PROBLEM TO WORK ON: Your reply should consist only of the lines from the one with "ОБОРУДОВАНИЯ" through the end of the entries, transcribed exactly. Pictures stay out.

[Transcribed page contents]

● ● ● ● ●

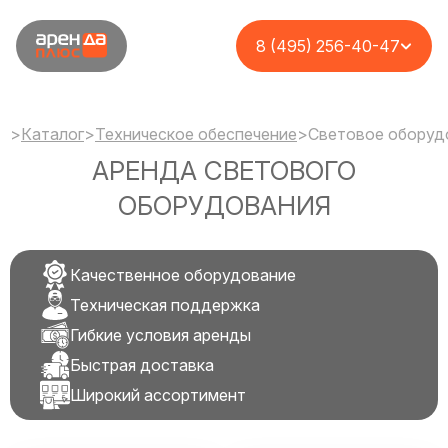
8 (495) 256-40-47
>
Каталог
>
Техническое обеспечение
>
Световое оборуд
АРЕНДА СВЕТОВОГО
ОБОРУДОВАНИЯ
Качественное оборудование
Техническая поддержка
Гибкие условия аренды
Быстрая доставка
Широкий ассортимент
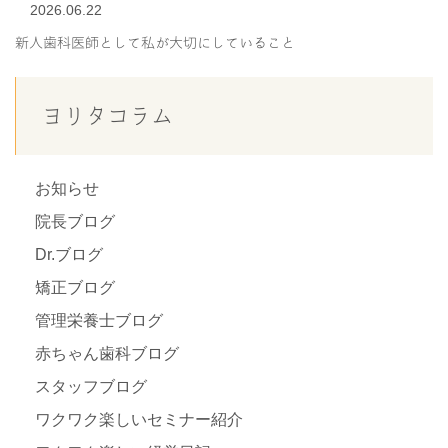
2026.06.22
新人歯科医師として私が大切にしていること
ヨリタコラム
お知らせ
院長ブログ
Dr.ブログ
矯正ブログ
管理栄養士ブログ
赤ちゃん歯科ブログ
スタッフブログ
ワクワク楽しいセミナー紹介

● ● ● ● ●

EXERCISE RESULT:
ОБОРУДОВАНИЯ
Качественное оборудование
Техническая поддержка
Гибкие условия аренды
Быстрая доставка
Широкий ассортимент
2026.06.22
新人歯科医師として私が大切にしていること
ヨリタコラム
お知らせ
院長ブログ
Dr.ブログ
矯正ブログ
管理栄養士ブログ
赤ちゃん歯科ブログ
スタッフブログ
ワクワク楽しいセミナー紹介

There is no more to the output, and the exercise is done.